Copy out each line of the material in which the word "Aloha" can be found.

>>>

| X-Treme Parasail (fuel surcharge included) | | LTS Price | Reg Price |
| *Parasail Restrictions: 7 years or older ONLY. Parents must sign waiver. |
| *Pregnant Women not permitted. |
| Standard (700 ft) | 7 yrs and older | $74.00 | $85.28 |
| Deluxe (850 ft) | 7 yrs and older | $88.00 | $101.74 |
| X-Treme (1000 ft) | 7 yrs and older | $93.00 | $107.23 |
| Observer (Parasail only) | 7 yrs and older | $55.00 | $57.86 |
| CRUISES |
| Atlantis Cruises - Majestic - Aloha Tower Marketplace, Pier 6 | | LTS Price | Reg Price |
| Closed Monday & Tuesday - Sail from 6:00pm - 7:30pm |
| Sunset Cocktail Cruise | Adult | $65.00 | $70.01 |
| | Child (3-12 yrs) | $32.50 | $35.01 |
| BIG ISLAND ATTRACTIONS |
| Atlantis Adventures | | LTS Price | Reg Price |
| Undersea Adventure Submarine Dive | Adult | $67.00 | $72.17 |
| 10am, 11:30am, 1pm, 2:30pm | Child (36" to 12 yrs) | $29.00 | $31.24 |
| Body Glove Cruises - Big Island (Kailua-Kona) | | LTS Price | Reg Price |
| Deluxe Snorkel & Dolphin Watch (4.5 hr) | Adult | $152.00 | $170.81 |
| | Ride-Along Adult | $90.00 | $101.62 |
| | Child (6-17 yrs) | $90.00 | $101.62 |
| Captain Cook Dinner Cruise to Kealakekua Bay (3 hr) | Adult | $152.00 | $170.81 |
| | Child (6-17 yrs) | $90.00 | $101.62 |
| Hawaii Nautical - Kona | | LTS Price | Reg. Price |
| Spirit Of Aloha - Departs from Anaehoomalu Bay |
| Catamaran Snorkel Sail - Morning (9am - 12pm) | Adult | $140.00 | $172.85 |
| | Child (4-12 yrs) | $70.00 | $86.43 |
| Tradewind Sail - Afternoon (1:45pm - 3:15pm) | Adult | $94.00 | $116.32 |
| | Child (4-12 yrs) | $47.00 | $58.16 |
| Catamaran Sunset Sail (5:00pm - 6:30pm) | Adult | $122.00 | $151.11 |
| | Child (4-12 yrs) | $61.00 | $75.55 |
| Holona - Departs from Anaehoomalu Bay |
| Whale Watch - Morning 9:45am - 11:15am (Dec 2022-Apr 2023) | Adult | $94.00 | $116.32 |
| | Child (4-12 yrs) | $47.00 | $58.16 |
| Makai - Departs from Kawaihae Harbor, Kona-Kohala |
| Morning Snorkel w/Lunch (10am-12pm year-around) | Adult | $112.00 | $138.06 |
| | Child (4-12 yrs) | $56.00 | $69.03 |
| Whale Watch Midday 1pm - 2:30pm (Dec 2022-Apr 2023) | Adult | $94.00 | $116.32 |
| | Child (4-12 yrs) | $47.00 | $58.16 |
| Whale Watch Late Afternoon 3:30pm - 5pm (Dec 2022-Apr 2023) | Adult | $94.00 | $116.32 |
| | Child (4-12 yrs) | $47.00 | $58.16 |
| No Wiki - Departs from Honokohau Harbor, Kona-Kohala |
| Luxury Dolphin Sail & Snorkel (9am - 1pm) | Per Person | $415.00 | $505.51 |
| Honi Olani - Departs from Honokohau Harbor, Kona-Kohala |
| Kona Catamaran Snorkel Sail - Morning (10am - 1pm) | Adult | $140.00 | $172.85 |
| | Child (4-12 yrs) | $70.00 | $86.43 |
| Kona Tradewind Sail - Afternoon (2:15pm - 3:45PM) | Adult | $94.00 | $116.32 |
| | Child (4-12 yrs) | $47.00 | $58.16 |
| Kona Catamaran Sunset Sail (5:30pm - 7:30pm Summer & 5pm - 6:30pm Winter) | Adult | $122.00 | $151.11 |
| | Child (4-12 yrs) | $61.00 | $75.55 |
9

<<<

Solution for this exercise »
| Atlantis Cruises - Majestic - Aloha Tower Marketplace, Pier 6 | | LTS Price | Reg Price |
| Spirit Of Aloha - Departs from Anaehoomalu Bay |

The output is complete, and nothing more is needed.